In another study of nearly 2,000 balding men and women, researchers from Europe, Canada, and the United States also identified a link between variants on chromosome 20 and male pattern baldness. One in seven of the Caucasian men in that study had risk factors on both that chromosome and the X chromosome; they were seven times likelier to go bald than people without those variants. The effects of the same risk factors in women were less pronounced. Neither of the research groups found any evidence of interactions between genes at the two locations.

The prevalence of these genetic risk factors for baldness “varies strikingly worldwide,” Hillmer says, although it doesn’t fully explain geographic differences in the prevalence of male pattern baldness, such as the low incidence among Southeast Asians.

A separate study by researchers in Europe offers new insights into the functioning of hair follicles, at least in mice. It was previously thought that stem cells in hair follicles were limited to a specific part of the follicle, and that they seldom divided. But Rune Toftgård of the Karolinska Institute, in Sweden, and his colleagues discovered long-lived stem cells in mouse hair follicles that are very active. Elaine Fuchs, head of the laboratory of mammalian cell biology and development at The Rockefeller University, who wasn’t involved in the study, termed Toftgård’s research “compelling.”

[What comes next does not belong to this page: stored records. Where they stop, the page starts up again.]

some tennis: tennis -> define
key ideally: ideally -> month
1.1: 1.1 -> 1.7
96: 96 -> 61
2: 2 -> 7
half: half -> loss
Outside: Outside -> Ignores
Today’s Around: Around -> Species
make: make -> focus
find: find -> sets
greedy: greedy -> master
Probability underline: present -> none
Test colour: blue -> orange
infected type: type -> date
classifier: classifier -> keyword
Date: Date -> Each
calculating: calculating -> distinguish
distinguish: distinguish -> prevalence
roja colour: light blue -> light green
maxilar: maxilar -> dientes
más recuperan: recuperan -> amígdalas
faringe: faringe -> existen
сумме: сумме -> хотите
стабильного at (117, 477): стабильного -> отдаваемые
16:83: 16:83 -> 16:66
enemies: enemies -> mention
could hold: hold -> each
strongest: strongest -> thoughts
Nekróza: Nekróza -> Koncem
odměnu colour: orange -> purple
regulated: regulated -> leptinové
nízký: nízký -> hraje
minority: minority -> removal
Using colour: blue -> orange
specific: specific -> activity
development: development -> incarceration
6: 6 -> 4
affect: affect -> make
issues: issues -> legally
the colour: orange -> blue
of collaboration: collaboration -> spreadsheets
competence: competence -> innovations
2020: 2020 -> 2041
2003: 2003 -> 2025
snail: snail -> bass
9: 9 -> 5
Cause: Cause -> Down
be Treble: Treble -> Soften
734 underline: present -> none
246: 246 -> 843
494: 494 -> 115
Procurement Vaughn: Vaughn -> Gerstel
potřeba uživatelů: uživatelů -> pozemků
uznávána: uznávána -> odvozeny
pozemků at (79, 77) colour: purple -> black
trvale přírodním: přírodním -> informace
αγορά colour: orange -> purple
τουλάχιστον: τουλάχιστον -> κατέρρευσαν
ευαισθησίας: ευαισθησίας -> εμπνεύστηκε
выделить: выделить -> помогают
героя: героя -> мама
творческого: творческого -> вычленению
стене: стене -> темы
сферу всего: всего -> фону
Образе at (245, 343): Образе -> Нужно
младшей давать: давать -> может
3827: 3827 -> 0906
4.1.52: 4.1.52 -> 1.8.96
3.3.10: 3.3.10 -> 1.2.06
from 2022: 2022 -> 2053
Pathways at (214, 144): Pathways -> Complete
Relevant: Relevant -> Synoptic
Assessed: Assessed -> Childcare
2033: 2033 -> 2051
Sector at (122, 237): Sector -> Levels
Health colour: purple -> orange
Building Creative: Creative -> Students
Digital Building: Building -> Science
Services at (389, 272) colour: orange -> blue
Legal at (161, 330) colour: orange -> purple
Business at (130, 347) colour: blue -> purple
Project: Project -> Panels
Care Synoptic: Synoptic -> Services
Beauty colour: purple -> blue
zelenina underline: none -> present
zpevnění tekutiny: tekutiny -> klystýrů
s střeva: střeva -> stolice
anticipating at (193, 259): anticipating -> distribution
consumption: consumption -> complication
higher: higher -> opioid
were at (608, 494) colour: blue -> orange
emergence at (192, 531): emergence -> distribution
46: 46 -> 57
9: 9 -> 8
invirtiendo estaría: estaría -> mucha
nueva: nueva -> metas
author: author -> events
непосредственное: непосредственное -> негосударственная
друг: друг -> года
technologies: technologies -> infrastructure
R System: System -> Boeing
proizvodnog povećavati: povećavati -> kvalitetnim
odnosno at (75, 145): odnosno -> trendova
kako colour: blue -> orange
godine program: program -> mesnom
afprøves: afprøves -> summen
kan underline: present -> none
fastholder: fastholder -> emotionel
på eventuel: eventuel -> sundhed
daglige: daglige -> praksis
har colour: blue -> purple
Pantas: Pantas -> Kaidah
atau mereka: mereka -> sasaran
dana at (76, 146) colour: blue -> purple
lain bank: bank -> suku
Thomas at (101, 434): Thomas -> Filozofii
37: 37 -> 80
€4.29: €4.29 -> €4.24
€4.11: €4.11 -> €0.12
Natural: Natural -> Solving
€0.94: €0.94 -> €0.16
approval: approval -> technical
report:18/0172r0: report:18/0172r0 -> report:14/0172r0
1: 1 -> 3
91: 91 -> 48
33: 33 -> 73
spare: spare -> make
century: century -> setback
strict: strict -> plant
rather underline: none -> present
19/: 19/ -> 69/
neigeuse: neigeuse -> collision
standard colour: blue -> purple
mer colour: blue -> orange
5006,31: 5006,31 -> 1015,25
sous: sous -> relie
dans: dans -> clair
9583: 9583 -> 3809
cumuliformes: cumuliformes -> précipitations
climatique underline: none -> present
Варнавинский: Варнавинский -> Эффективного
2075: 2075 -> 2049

“Even when they’re out of their normal location, they still have stem-cell properties,” Toftgard says.

When the researchers isolated these cells and transplanted them onto the skin of hairless mice, the cells regenerated into complete follicles, which sprouted hair. While that might seem like a promising approach for filling in thinning human hair, Lloyd E. King of Vanderbilt University, who wasn’t involved in the work, says that human and mouse follicles are different enough that such treatments are “unlikely to happen soon.”